__Studietekst__:
┄┄┄┄┄┄
Hoe werkt een lucht/water warmtepomp?
Hoe werkt een lucht/water warmtepomp?
Met een lucht/water (L/W) warmtepomp wordt warmte uit de buitenlucht gehaald en overgedragen aan het cv-water in het afgiftesysteem.
Het warme cv-water stroomt vervolgens naar de specifieke plekken in de woning en wordt aan de ruimtes afgegeven door radiatoren, convectoren, luchtverwarming of vloerverwarming (het afgiftesysteem).
Voor de verwarming (en koeling) maakt Climer gebruik van actieve buitenunits (‘monoblocks’), waarbij kan worden gekozen uit verschillende vermogens.
De buitenunit verzorgt de verwarming van een buffervat waar vanuit het afgiftesysteem kan worden verwarmd of gekoeld.
┄┄┄┄┄┄
__Aangeleverd materiaal__:
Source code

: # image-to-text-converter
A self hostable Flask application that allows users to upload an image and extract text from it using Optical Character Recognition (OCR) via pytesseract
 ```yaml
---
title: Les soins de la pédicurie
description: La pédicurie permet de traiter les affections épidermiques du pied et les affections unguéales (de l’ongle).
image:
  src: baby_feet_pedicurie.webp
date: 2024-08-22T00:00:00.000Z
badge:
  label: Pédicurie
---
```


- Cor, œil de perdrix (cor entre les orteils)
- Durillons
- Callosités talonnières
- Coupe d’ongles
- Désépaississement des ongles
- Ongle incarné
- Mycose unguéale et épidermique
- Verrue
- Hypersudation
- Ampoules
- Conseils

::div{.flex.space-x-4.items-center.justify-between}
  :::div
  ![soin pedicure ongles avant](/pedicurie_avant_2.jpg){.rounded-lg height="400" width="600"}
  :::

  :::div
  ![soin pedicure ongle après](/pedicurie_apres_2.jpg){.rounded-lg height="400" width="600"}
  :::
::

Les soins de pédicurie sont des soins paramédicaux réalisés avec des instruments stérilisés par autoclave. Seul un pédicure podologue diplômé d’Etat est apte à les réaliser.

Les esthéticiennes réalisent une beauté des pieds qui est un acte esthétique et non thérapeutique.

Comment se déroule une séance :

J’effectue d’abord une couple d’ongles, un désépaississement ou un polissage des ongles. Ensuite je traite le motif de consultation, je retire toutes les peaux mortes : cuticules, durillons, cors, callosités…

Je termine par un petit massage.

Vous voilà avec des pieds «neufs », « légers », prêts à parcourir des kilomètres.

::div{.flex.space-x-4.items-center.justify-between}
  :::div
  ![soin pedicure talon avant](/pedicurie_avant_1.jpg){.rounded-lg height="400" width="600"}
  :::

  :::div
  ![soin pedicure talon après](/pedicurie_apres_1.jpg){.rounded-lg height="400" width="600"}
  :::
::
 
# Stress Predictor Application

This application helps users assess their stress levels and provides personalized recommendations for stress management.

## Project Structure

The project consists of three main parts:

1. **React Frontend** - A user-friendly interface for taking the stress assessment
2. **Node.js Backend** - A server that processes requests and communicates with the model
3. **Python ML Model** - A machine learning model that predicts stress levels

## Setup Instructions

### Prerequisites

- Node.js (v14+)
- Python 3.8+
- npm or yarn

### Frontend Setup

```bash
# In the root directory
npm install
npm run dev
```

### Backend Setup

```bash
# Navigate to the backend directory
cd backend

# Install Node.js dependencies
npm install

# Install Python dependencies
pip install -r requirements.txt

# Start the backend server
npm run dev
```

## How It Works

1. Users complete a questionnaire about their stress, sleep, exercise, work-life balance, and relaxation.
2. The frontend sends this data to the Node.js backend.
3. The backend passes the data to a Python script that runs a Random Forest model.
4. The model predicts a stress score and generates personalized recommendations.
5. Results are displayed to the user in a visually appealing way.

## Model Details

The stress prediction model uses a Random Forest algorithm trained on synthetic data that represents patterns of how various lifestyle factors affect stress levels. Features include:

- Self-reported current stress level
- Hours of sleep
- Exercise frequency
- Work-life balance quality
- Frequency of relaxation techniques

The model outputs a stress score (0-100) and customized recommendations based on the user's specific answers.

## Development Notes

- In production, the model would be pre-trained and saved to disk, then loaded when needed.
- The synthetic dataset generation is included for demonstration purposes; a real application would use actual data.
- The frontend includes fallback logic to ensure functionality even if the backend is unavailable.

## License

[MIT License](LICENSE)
┄┄┄┄┄┄
__Opdracht A__:
Beschrijf aan de hand van de studietekst in één tot drie zinnen hoe de warmte uit de buitenlucht uiteindelijk in de ruimtes van de woning terechtkomt.
__Opdracht B__:
Beantwoord de volgende vragen over de studietekst:
(i) Welk soort buitenunits gebruikt Climer voor de verwarming en koeling?
(ii) Welke vormen van afgifte worden samen het afgiftesysteem genoemd?
(iii) Wat wordt door de buitenunit verwarmd?
__Opdracht C__:
Wijzig in de studietekst het gedeelte dat begint met de woorden "Met een lucht/water" en eindigt met "vloerverwarming (het afgiftesysteem).": vervang "buitenlucht" door "omgevingslucht".

__Antwoord A__:
De lucht/water-warmtepomp haalt warmte uit de buitenlucht en draagt die over aan het cv-water in het afgiftesysteem. Dat warme cv-water stroomt naar de specifieke plekken in de woning. Daar geven radiatoren, convectoren, luchtverwarming of vloerverwarming de warmte af aan de ruimtes.

__Antwoord B__:
(i) Actieve buitenunits (‘monoblocks’), met een keuze uit verschillende vermogens.
(ii) Radiatoren, convectoren, luchtverwarming en vloerverwarming.
(iii) Een buffervat, van waaruit het afgiftesysteem kan worden verwarmd of gekoeld.

__Antwoord C__:
Met een lucht/water (L/W) warmtepomp wordt warmte uit de omgevingslucht gehaald en overgedragen aan het cv-water in het afgiftesysteem.
Het warme cv-water stroomt vervolgens naar de specifieke plekken in de woning en wordt aan de ruimtes afgegeven door radiatoren, convectoren, luchtverwarming of vloerverwarming (het afgiftesysteem).